This fall we bid farewell to the girls’ play structure. They’ll be 13 soon and agreed that they were not playing on it very much anymore, so it should go to our neighbours who have a 3 year old and new baby. It was a bittersweet moment, watching it being dismantled and moved down the street at a stately pace on top of a trailer. I got positively teary. The removal of the play structure seemed to symbolize the end of their childhood somehow. I read a book last year where the author lamented that so many of the milestones in her children’s lives were about the last time. The last time they needed their night lights on, the last time they’d hold your hand in public, the last time you’d read a bedtime story to them. And while life certainly does feel like it’s speeding by on fast forward, I tend to take a more glass half full approach. On the girl’s path to adulthood it’s the first times that strike me as worth holding on to, the episode with the play structure excepted.

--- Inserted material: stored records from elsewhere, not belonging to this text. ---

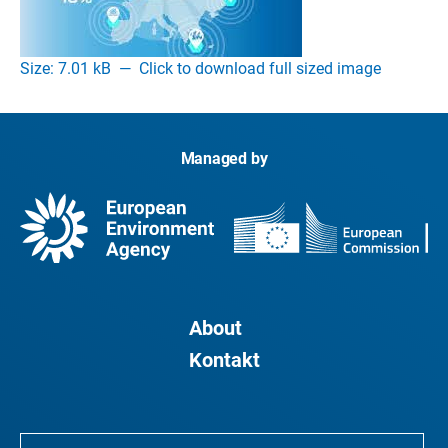
Size: 7.01 kB
—
Click to download full sized image
Managed by
About
Kontakt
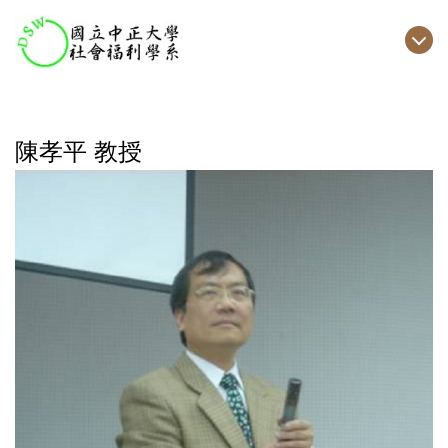
跳
到
主
要
內
容
陳孝平 教授
區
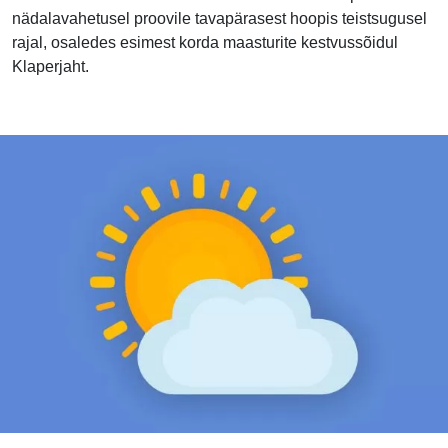
nädalavahetusel proovile tavapärasest hoopis teistsugusel
rajal, osaledes esimest korda maasturite kestvussõidul
Klaperjaht.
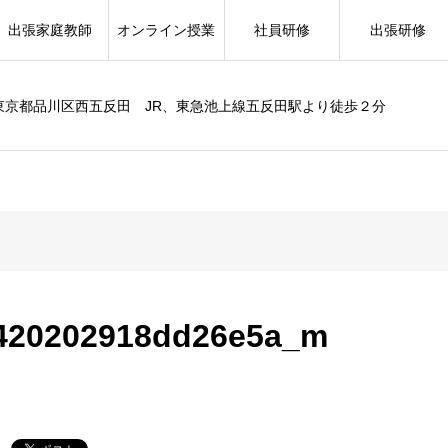
出張家庭教師
オンライン授業
社員研修
出張研修
東京都品川区西五反田 JR、東急池上線五反田駅より徒歩２分
420202918dd26e5a_m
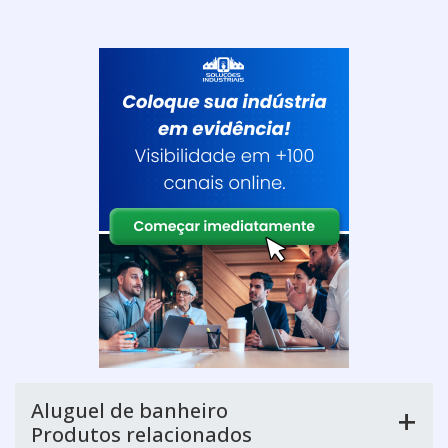
Aluguel de banheiro
Produtos relacionados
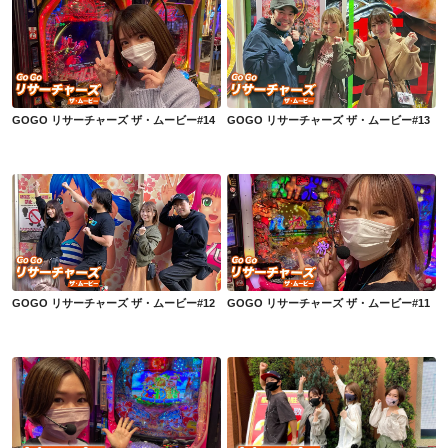
GOGO リサーチャーズ ザ・ムービー#14
GOGO リサーチャーズ ザ・ムービー#13
GOGO リサーチャーズ ザ・ムービー#14
GOGO リサーチャーズ ザ・ムービー#13
GOGO リサーチャーズ ザ・ムービー#12
GOGO リサーチャーズ ザ・ムービー#11
GOGO リサーチャーズ ザ・ムービー#12
GOGO リサーチャーズ ザ・ムービー#11
GOGO リサーチャーズ ザ・ムービー#10
GOGO リサーチャーズ ザ・ムービー#9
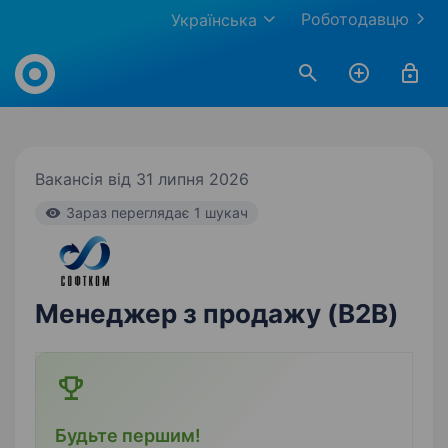
Роботодавцю
Українська
Work.ua
Вакансія від 31 липня 2026
Зараз переглядає 1 шукач
Менеджер з продажу (B2B)
Будьте першим!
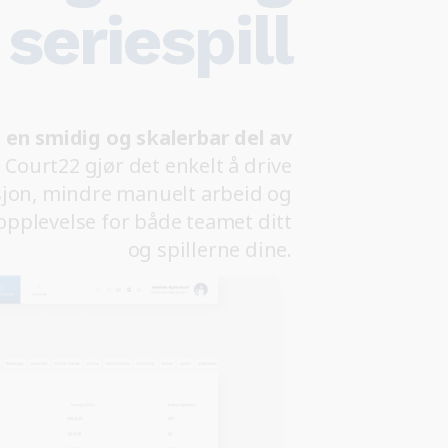
seriespill
il en smidig og skalerbar del av
.
Court22 gjør det enkelt å drive
sjon, mindre manuelt arbeid og
opplevelse for både teamet ditt
og spillerne dine.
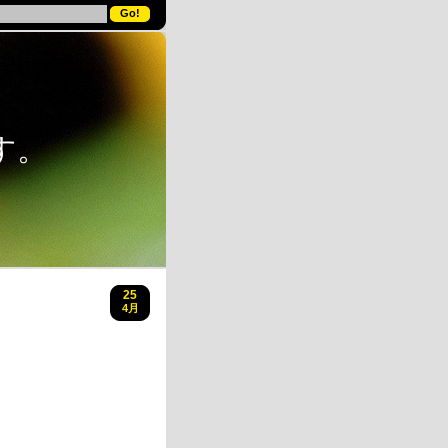
す。
25
4月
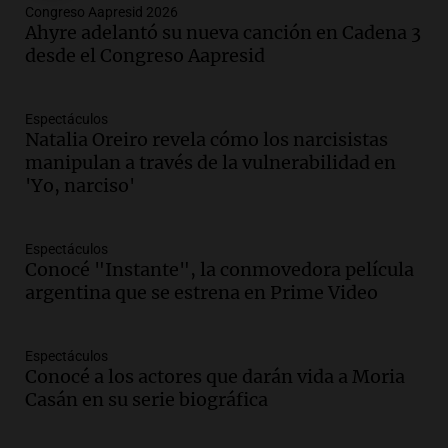
Congreso Aapresid 2026
Audio.
Conductor imputado por
Ahyre adelantó su nueva canción en Cadena 3
accidente fatal en San Luis dejó tres
desde el Congreso Aapresid
jóvenes muertos y un herido grave
Panorama Federal
Episodios
Espectáculos
Natalia Oreiro revela cómo los narcisistas
Audio.
Historiador de la UBA celebró la
manipulan a través de la vulnerabilidad en
marcha atrás en la Ley de Tierras:
'Yo, narciso'
“Frenamos un saqueo de recursos”
Amamos Argentina
Episodios
Espectáculos
Audio.
Ahyre estuvo en el Estudio
Conocé "Instante", la conmovedora película
Federal Sancor Seguros y adelantó su
argentina que se estrena en Prime Video
nuevo tema a Cadena 3 Rosario.
Viva la Radio Rosario
Espectáculos
Episodios
Conocé a los actores que darán vida a Moria
Audio.
Cierre del Paso Internacional
Casán en su serie biográfica
Cristo Redentor por acumulación de
nieve se extiende a 22 días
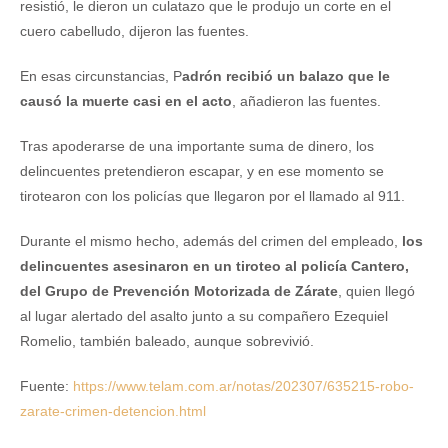
resistió, le dieron un culatazo que le produjo un corte en el
cuero cabelludo, dijeron las fuentes.
En esas circunstancias, P
adrón recibió un balazo que le
causó la muerte casi en el acto
, añadieron las fuentes.
Tras apoderarse de una importante suma de dinero, los
delincuentes pretendieron escapar, y en ese momento se
tirotearon con los policías que llegaron por el llamado al 911.
Durante el mismo hecho, además del crimen del empleado,
los
delincuentes asesinaron en un tiroteo al policía Cantero,
del Grupo de Prevención Motorizada de Zárate
, quien llegó
al lugar alertado del asalto junto a su compañero Ezequiel
Romelio, también baleado, aunque sobrevivió.
Fuente:
https://www.telam.com.ar/notas/202307/635215-robo-
zarate-crimen-detencion.html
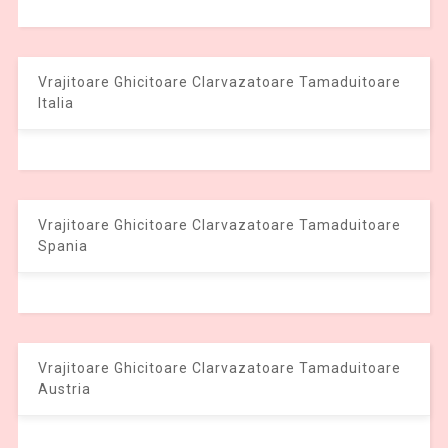
Vrajitoare Ghicitoare Clarvazatoare Tamaduitoare
Italia
Vrajitoare Ghicitoare Clarvazatoare Tamaduitoare
Spania
Vrajitoare Ghicitoare Clarvazatoare Tamaduitoare
Austria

We’ve had lots of firsts this year. It was the first year Caroline did not get homesick at camp. That was a huge first. It was the first year we allowed the girls to be home alone without a sitter. We started slowly by letting them come home from school instead of going to a sitter – which worked out very well. The fire department only had to come out to the house once. On a related note, this year Sarah started baking on her own. This year they left their elementary school and started grade 7 at High School in Orleans. That’s a big and very busy first. It seems they have something after school every night of the week, band, art, knitting, riding lessons. Actually, the last two are not school-related. I started a knitting club on Tuesday nights for 4 of the neighbourhood kids, plus our two. The girls’ friends had been wanting to learn to knit so I finally buckled and started a Tuesday Night Knitting club. What started with 6 little girls sitting around the fireplace learning to knit, end up with 6 kids, 2 mums and one dad (not Murray) sitting around the fireplace every Tuesday knitting up a storm. Murray says I’ve started a cult, or maybe a coven. Not quite, but a lot of people will be getting misshapen scarves and wrist warmers for Christmas this year and I can’t help but feel a little responsible. I’ve been busily knitting Christmas gifts as well, with slightly better success than my students. I’ve done hats, felted cloches and ribbed beanies, as well as another batch of Swedish Santas, although time is running out on my being able to sew them together and stuff them, so someone may get a box of tiny woolen body parts, which I’m sure will be a little disconcerting.
Oh, and one last thing, as I’m sure you all know by now, the girls have been asking Santa for a pony every year now since they were 5. Well, you will be happy to hear that he finally came through. Oliver, a 12 year old registered paint, arrived a little before Christmas, and was greeted with much rejoicing. So most of our time this Christmas will be spent in a stable, which is just as it should be.